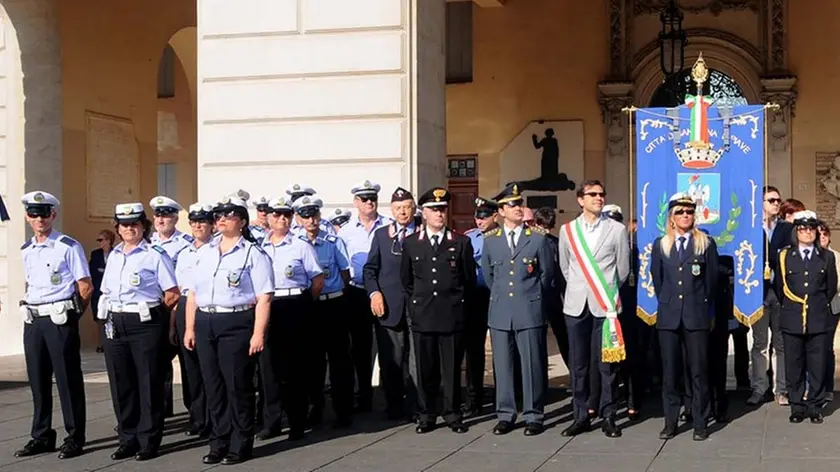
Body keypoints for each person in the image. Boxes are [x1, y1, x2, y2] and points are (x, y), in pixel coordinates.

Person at [183, 195, 274, 465]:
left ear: (242, 221)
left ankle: (240, 442)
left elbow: (264, 297)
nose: (221, 220)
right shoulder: (204, 252)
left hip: (236, 322)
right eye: (218, 216)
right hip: (206, 321)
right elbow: (192, 293)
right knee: (213, 386)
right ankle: (218, 441)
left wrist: (258, 334)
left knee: (237, 385)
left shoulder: (252, 253)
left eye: (229, 215)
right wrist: (189, 328)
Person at [98, 202, 180, 461]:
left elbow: (172, 293)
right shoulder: (114, 255)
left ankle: (148, 439)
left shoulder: (155, 254)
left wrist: (152, 315)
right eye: (124, 225)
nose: (129, 228)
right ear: (118, 228)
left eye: (134, 224)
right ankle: (127, 438)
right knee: (121, 384)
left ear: (143, 226)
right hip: (116, 321)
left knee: (148, 382)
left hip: (144, 322)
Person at [14, 191, 91, 460]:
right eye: (33, 214)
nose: (39, 219)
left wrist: (72, 318)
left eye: (44, 213)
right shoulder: (27, 249)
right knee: (38, 379)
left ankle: (74, 436)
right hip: (34, 319)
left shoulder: (68, 246)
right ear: (27, 216)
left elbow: (85, 287)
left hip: (60, 319)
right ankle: (42, 434)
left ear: (53, 215)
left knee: (68, 380)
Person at [557, 180, 629, 438]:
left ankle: (609, 415)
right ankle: (580, 415)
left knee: (607, 365)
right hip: (577, 305)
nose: (598, 198)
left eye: (601, 194)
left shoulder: (617, 229)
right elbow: (565, 267)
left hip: (605, 306)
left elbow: (623, 269)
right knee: (578, 365)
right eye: (592, 194)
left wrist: (606, 292)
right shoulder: (568, 230)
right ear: (580, 199)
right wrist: (581, 287)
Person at [482, 183, 554, 436]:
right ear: (501, 211)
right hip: (501, 311)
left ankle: (534, 414)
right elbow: (489, 276)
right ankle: (505, 413)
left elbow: (546, 276)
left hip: (529, 309)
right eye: (512, 205)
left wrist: (531, 298)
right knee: (502, 366)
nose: (518, 208)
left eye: (519, 204)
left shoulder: (537, 238)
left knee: (532, 364)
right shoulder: (491, 241)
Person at [401, 187, 475, 433]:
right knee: (425, 368)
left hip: (451, 315)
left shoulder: (460, 242)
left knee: (451, 369)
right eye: (434, 210)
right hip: (423, 314)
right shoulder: (411, 244)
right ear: (423, 213)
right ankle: (426, 414)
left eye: (442, 209)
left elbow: (468, 281)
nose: (439, 214)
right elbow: (407, 281)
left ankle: (452, 413)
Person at [650, 193, 719, 441]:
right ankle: (670, 422)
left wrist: (700, 307)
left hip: (696, 316)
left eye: (689, 212)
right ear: (671, 217)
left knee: (698, 371)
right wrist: (670, 303)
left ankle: (700, 422)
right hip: (669, 317)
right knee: (670, 372)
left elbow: (711, 283)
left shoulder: (705, 244)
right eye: (680, 212)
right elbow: (658, 280)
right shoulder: (661, 245)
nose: (685, 216)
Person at [258, 196, 324, 440]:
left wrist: (304, 304)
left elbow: (317, 280)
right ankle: (272, 421)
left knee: (295, 368)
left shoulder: (300, 246)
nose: (282, 219)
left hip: (295, 303)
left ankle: (297, 420)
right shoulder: (259, 246)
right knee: (268, 368)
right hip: (268, 305)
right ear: (268, 217)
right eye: (277, 214)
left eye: (286, 214)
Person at [364, 187, 422, 421]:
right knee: (392, 359)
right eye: (398, 208)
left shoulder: (424, 232)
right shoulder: (381, 235)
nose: (403, 212)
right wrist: (374, 293)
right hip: (389, 307)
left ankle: (420, 406)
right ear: (392, 210)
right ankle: (394, 406)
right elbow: (370, 270)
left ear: (413, 208)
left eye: (407, 207)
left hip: (419, 306)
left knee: (418, 359)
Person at [295, 194, 354, 428]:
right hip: (309, 305)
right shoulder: (294, 243)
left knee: (340, 360)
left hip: (333, 303)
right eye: (306, 215)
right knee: (312, 362)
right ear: (298, 218)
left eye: (315, 215)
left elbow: (346, 273)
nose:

========

• TASK DETAILS: The required result is an exact repetition of the lines from the one containing "right ear: (392, 210)" through the last line of the data.

• WRITTEN REPLY:
right ear: (392, 210)
right ankle: (394, 406)
right elbow: (370, 270)
left ear: (413, 208)
left eye: (407, 207)
left hip: (419, 306)
left knee: (418, 359)
Person at [295, 194, 354, 428]:
right hip: (309, 305)
right shoulder: (294, 243)
left knee: (340, 360)
left hip: (333, 303)
right eye: (306, 215)
right knee: (312, 362)
right ear: (298, 218)
left eye: (315, 215)
left elbow: (346, 273)
nose:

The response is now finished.